§ **WORKING DATA**:
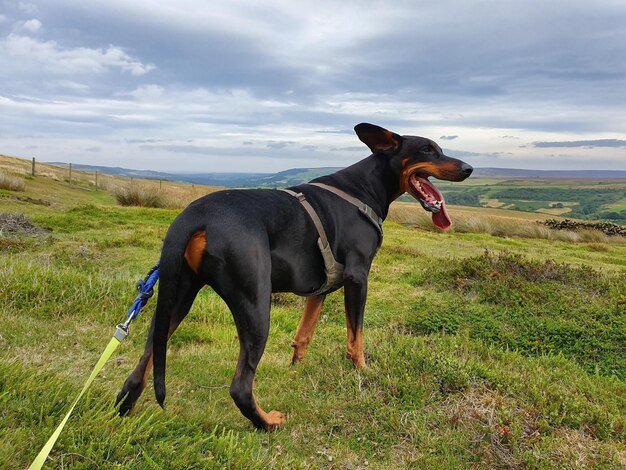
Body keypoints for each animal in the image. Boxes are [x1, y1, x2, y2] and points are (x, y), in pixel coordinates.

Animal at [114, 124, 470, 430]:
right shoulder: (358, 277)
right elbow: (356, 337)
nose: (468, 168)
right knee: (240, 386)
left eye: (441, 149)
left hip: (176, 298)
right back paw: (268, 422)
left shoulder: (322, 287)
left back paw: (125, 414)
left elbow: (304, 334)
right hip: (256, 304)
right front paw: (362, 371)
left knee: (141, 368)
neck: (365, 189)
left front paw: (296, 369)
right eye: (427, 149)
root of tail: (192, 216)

§ **THE TASK**: From the first line to the last, write out the data above exactly. Omit the pictures.

§ **SOLUTION TO THE PROBLEM**:
Body keypoints for each animal in the image. Boxes are [x1, y1, x2, y2] and points are (x, y), in pixel coordinates.

Animal at [114, 124, 470, 430]:
right shoulder: (358, 277)
right elbow: (356, 337)
nose: (468, 168)
right knee: (240, 386)
left eye: (441, 149)
left hip: (176, 298)
right back paw: (268, 422)
left shoulder: (322, 287)
left back paw: (125, 414)
left elbow: (304, 334)
right hip: (256, 304)
right front paw: (362, 371)
left knee: (141, 368)
neck: (365, 189)
left front paw: (296, 369)
right eye: (427, 149)
root of tail: (192, 216)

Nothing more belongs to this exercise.